A three-toed tree sloth hangs from the trunk of a tree in the jungle on the bank of the Panama CanalAccording to research by the National Cancer Institute, they’ve found a link between fannies and fatalities. The hard fact is that your soft recliner can reduce your longevity, and the medical field is encouraging couch potatoes to get up and start exercising.

The NCI research looked at some 70,000 cancer cases and the research supports the thesis that that sitting is detrimental to your health. The harmful effects of sitting is associated with an increased risk of:
• colon cancer (24%)
• endometrial cancer (32%)
• risk of lung cancer(21%)

The research also indicates that sitting leads to obesity and vitamin D deficiency, and the two of these are associated with an elevated risk of colon cancer.

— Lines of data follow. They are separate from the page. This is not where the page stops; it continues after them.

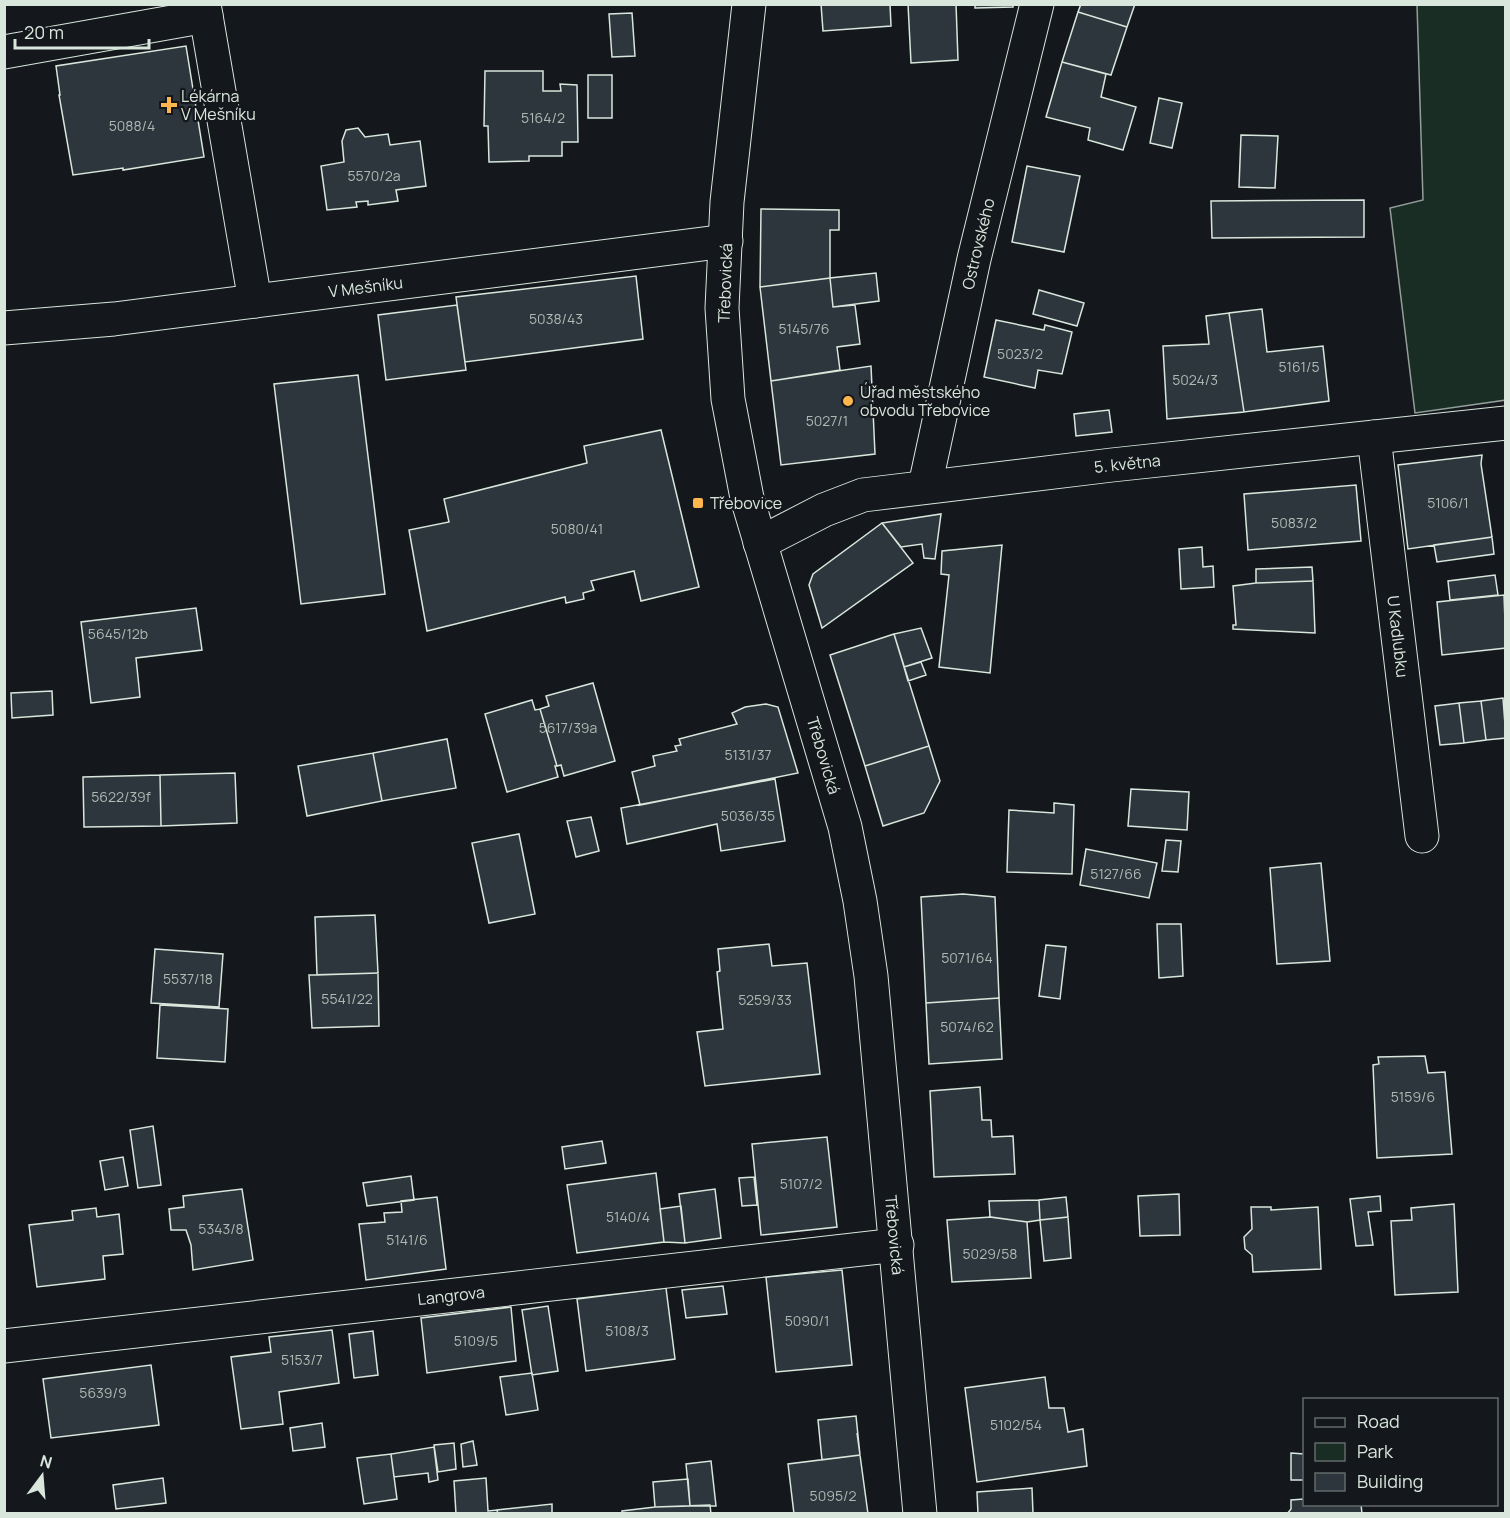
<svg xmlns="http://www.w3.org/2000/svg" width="1510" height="1518" font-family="Manrope,sans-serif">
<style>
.green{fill:#1a2d24;stroke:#939e99;stroke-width:1.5}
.building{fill:#2c363c;stroke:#d8e6dc;stroke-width:1.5}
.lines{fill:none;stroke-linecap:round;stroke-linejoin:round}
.street-casing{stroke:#d8e6dc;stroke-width:35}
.street{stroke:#14181c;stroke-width:33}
.poi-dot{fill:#ffb74d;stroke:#14181c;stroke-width:2}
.labels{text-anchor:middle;stroke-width:4.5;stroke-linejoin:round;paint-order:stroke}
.number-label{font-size:14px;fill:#adbab4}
.poi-label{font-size:16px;fill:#d8e6dc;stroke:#14181c;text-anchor:start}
.street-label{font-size:16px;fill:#d8e6dc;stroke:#14181c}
</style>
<rect width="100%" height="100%" fill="#14181c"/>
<path class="green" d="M1417,5h88l1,395 -91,13 -25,-205 33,-8z"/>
<path class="building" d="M821,4h69l1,22 -68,5z
M908,4h48l2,56 -47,3z
M975,4h38v3l-38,1z
M1081,4h54l-8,23 -49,-15z
M1078,12l49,15 -16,48 -49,-13z
M632,13l3,43 -23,1 -3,-43z
M186,46l18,111 -81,13v-2l-50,7 -14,-80h1l-4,-29z
M1062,62l44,12 -5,23 35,10 -13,43 -35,-10 2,-12 -44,-11z
M485,71h58v20h18l-1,-7 17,1 1,57h-16v14h-33v5l-40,1 -1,-36h-4z
M588,75h24v43h-24z
M1159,98l23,5 -10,45 -22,-5z
M358,128l7,9 23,-3 2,11 30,-4 6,45 -30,4 2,11 -30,4v-4l-12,1 1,5 -30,3 -6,-44 23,-4 -2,-21 4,-11z
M1241,135l37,1 -3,52 -36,-1z
M1027,166l53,10 -16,76 -52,-10z
M1364,200v37l-152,1 -1,-37z
M761,209l78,1v20h-9v48l-70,9z
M876,273l3,28 -46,6 -3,-29z
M636,276l7,63 -178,23 -9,-65z
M830,278l3,29 22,-2 5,39 -23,3 3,23 -69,11 -11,-94z
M1039,290l45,13 -7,23 -44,-12z
M457,305l9,65 -80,10 -8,-65z
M1262,309l5,43 56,-6 6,55 -85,11 -15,-99z
M1229,313l15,99 -77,7 -4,-73 46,-2 -3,-28z
M996,320l48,10 1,-5 27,7 -10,42 -24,-4 -3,18 -51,-11z
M871,366l4,88 -94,11 -10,-84z
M358,375l27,219 -84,10 -27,-220z
M1109,410l3,22 -36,4 -2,-22z
M661,430l38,157 -58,14 -7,-30 -43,10 3,9 -11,3 1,6 -18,4 -1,-6 -138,34 -18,-101 40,-8 -5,-23 143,-36 -3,-17z
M1482,455l-1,9 11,73 -84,12 -10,-84z
M1356,485l5,56 -113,9 -4,-56z
M941,514l-6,45 -11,-1 -2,-14 -21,3 -19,-24z
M882,523l31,40 -91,65 -13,-43 4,-11z
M1492,537l2,17 -57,8 -3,-17z
M1002,545l-12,128 -51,-6 10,-92 -8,-1 1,-23z
M1202,547l1,20 10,-1 1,21 -33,2 -2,-40z
M1312,567l1,14 -57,2v-14z
M1495,575l3,20 -48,5 -2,-19z
M1313,581l2,52 -82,-4v-4h3l-3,-39 23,-3z
M1504,595l2,53 -64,7 -5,-53z
M196,608l6,42 -66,8 4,39 -49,6 -10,-81z
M921,628l11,30 -28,9 -10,-33z
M894,634l35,112 -64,20 -35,-111z
M921,662l5,13 -18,6 -4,-14z
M593,683l22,78 -51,15 -3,-11 -4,1 -17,-57 9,-3 -3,-10z
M52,691l1,24 -41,3 -1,-25z
M1503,698l3,40 -20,2 -5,-39z
M532,700l3,10 5,-1 17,57h-2l3,11 -51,15 -22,-78z
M1481,701l5,39 -22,3 -5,-40z
M1459,703l5,40 -24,2 -5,-39z
M766,704l12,3 20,66 -158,32 -8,-33 23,-6 -2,-10 24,-5 -2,-5 6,-1 -2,-6 58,-15 -5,-11 13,-6z
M447,739l9,49 -74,13 -9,-48z
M929,746l11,35 -16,32 -41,13 -18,-60z
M373,753l9,48 -75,15 -9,-50z
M235,773l2,50 -76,3 -1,-51z
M160,775l1,51 -77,1 -1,-50z
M775,779l10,62 -64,10 -4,-27 -90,20 -6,-36z
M1131,789l58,3 -2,38 -59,-4z
M1054,803l20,2 -2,69 -65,-2 2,-62 45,3z
M591,817l8,34 -23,6 -9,-36z
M519,834l16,80 -46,9 -17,-80z
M1166,840l15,1 -3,31 -16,-1z
M1086,849l71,14 -8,35 -69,-13z
M1321,863l9,98 -53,3 -7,-96z
M963,894l32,3 4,101 -73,5 -5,-106z
M375,915l3,58 -61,2 -2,-58z
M1157,924h24l2,52 -24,2z
M769,944l3,22 35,-3 13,111 -115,12 -8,-54 26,-3 -6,-57 3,-1 -2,-22z
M1046,945l20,2 -6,52 -21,-3z
M155,949l68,5 -4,53 -68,-4z
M378,973l1,53 -67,2 -3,-53z
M999,998l3,61 -73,5 -3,-61z
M160,1005l68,4 -3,53 -68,-4z
M1425,1056l3,17 17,-1 7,82 -75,4 -4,-93 6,-1 -1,-7z
M980,1087l2,33h9l1,17 21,-1 2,38 -81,3 -4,-86z
M153,1126l8,59 -23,3 -8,-58z
M827,1137l10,90 -76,8 -9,-91z
M602,1141l4,22 -41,6 -3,-22z
M123,1157l5,29 -23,4 -5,-29z
M656,1173l8,69 -87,11 -10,-68z
M411,1176l3,24 -47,6 -4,-23z
M754,1177l3,28 -15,1 -3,-28z
M242,1189l11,71 -60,10 -2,-25 -5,-15h-15l-2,-21 15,-2 -1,-11z
M715,1189l6,49 -36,5 -6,-49z
M1179,1194l1,41 -40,1 -2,-40z
M1380,1196l1,15 -13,1 5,33 -17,1 -6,-47z
M437,1197l9,72 -80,11 -7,-56 26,-2 -1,-9 18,-1 -1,-11z
M1066,1197l2,20 -28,3 -1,-20z
M1039,1200l1,20 -13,2 -37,-5 -1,-16z
M1454,1204l4,88 -63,3 -4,-74 21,-1 -1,-12z
M681,1206l4,37 -21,-1 -4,-33z
M1251,1207h20v3l47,-3 3,62 -68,3 -1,-17 -7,-6 -1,-12 8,-8z
M96,1208l1,9 22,-3 4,40 -20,2 2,23 -68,8 -8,-62 44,-5 -1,-9z
M991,1217l36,5 4,56 -79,4 -5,-62z
M1068,1217l3,41 -27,3 -4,-41z
M842,1270l10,95 -76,7 -10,-95z
M723,1286l4,28 -41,4 -4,-28z
M666,1288l9,71 -89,12 -9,-72z
M548,1306l10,65 -26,4 -10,-65z
M511,1307l5,54 -89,12 -6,-55z
M332,1330l7,53 -60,9 4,32 -42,5 -10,-72 40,-5 -2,-15z
M373,1331l5,44 -24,3 -5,-44z
M151,1365l8,60 -108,13 -8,-59z
M532,1373l6,37 -32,5 -6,-38z
M1045,1377l4,31h15l4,24 15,-3 4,37 -110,16 -12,-94z
M856,1416l4,39 -38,5 -4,-40z
M322,1423l3,24 -32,4 -3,-23z
M857,1433l11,81h-74l-6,-50 72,-9z
M473,1441l4,24 -14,2 -2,-23z
M454,1443l2,26 -18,3 -4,-27z
M434,1447l4,33 -9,2 -1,-9 -34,4 -3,-23z
M1291,1453l13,1v26h-13z
M391,1454l6,45 -33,5 -7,-46z
M711,1461l5,45h-26l-4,-42z
M163,1478l3,25 -50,6 -3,-24z
M486,1478l2,33 9,-1 1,4h-42l-2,-33z
M688,1479l2,27 -35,1 -2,-25z
M1032,1488l1,26h-55l-1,-22z
M1304,1499v5h57l1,10h-75l4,-5v-9z
M552,1504v10h-54l-1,-4z
M710,1505l1,9h-89v-3l33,-4z"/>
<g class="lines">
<g class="street-casing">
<g id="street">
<path d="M204,4l51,297"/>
<path id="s1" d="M749,4l-22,198 -5,106 6,91 19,99 98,329 15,74 11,75 49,538"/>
<path d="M4,52l202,-36"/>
<path id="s2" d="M4,328l110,-9 612,-78"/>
<path id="s3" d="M1374,437l48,399"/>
<path id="s4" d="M925,486l49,-227 63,-255"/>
<path id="s5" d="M760,543l64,-33 39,-15 249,-30 394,-42"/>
<path id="s6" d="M4,1346l893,-101"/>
</g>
</g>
<use href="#street" class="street"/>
</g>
<g class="poi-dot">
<path d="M166 96h6v6h6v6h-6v6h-6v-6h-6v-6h6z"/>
<circle cx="848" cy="401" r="6"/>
<rect x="692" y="497" width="12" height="12" rx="3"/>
</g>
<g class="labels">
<g class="number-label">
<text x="543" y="123">5164/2</text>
<text x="132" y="131">5088/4</text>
<text x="374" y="181">5570/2a</text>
<text x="556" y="324">5038/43</text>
<text x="804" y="334">5145/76</text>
<text x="1020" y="359">5023/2</text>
<text x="1299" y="372">5161/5</text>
<text x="1195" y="385">5024/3</text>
<text x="827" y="426">5027/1</text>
<text x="1448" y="508">5106/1</text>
<text x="1294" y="528">5083/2</text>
<text x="577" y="534">5080/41</text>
<text x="118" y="639">5645/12b</text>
<text x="568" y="733">5617/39a</text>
<text x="748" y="760">5131/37</text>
<text x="121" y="802">5622/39f</text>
<text x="748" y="821">5036/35</text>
<text x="1116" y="879">5127/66</text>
<text x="967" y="963">5071/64</text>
<text x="188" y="984">5537/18</text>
<text x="347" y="1004">5541/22</text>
<text x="765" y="1005">5259/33</text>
<text x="967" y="1032">5074/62</text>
<text x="1413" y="1102">5159/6</text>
<text x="801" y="1189">5107/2</text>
<text x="628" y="1222">5140/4</text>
<text x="221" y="1234">5343/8</text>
<text x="407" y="1245">5141/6</text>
<text x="990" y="1259">5029/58</text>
<text x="807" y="1326">5090/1</text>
<text x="627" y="1336">5108/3</text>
<text x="476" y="1346">5109/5</text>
<text x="302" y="1365">5153/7</text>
<text x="103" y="1398">5639/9</text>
<text x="1016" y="1430">5102/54</text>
<text x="833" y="1501">5095/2</text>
</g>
<g class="poi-label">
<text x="181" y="102">Lékárna<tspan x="181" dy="18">V Mešníku</tspan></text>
<text x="860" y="398">Úřad městského<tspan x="860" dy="18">obvodu Třebovice</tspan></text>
<text x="710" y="509">Třebovice</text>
</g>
<g class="street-label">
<text dy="6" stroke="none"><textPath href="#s4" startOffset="248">Ostrovského</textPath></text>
<text transform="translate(725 283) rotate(-88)" y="6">Třebovická</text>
<text dy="6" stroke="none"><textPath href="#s2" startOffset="364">V Mešníku</textPath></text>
<text dy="6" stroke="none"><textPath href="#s5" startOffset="380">5. května</textPath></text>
<text dy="6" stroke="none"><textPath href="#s3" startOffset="201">U Kadlubku</textPath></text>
<text dy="6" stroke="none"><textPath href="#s1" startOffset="766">Třebovická</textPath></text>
<text dy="6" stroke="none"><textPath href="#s1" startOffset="1252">Třebovická</textPath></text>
<text dy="6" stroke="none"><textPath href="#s6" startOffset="450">Langrova</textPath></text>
</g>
</g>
<rect width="1510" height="1518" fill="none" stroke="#d8e6dc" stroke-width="12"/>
<rect x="1303" y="1398" width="195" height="108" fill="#14181c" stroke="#626a69" stroke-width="1.5"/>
<rect x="1315" y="1418" width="30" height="9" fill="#14181c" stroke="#626a69" stroke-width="1.5"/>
<text x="1357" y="1428" font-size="18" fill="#d8e6dc">Road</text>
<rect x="1315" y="1443" width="30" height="18" fill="#1a2d24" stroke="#626a69" stroke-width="1.5"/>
<text x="1357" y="1458" font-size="18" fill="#d8e6dc">Park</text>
<rect x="1315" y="1473" width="30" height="18" fill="#2c363c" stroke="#626a69" stroke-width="1.5"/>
<text x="1357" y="1488" font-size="18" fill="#d8e6dc">Building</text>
<g transform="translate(42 1476) rotate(16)" stroke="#14181c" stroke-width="4.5" paint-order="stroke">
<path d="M0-4.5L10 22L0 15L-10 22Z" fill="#d8e6dc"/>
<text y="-9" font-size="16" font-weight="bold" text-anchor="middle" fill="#d8e6dc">N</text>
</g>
<path d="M15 39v9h134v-9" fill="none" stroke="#d8e6dc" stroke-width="3"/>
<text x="24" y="39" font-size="18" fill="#d8e6dc" stroke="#14181c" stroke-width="4.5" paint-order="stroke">20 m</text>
</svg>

The dangers of inactivity have also been studied by Marc Hamilton (Inactivity Physiology Program at the Pennington Biomedical Research Center in Louisiana): “Skeletal muscles have an electrical activity in them when they’re working which is like the light switch that turns on all these healthy things in the muscles.”

Whenever you sit, your large postural support muscles, like the quadriceps and glutes, are inactive, and they don’t produce their normal “suite of beneficial molecules.” When active, these muscles are involved in the secretion of an enzyme called lipoprotein lipase that acts like “a vacuum cleaner for fats in the blood stream.”

Even though he did not have the benefit of all this research, Solomon was well-aware of the dangers of inactivity and laziness, and he gave this advice:
• Proverbs 19:15: Laziness casts one into a deep sleep, and an idle person will suffer hunger.
• Proverbs 18:9: He who is slothful in his work is a brother to him who is a great destroyer.
• Proverbs 6:6-11: Go to the ant, you sluggard! Consider her ways and be wise, which, having no captain, overseer or ruler, provides her supplies in the summer, and gathers her food in the harvest. How long will you slumber, O sluggard? When will you rise from your sleep? A little sleep, a little slumber, a little folding of the hands to sleep—so shall your poverty come on you like a prowler, and your need like an armed man.

In an old song by Hank Williams Sr., he asked: “Are you walkin’ and a-talkin’ with the Lord?” That might prove to be a serious question. Instead of just sitting still, there may be a need to hit the treadmill while you fellowship with God.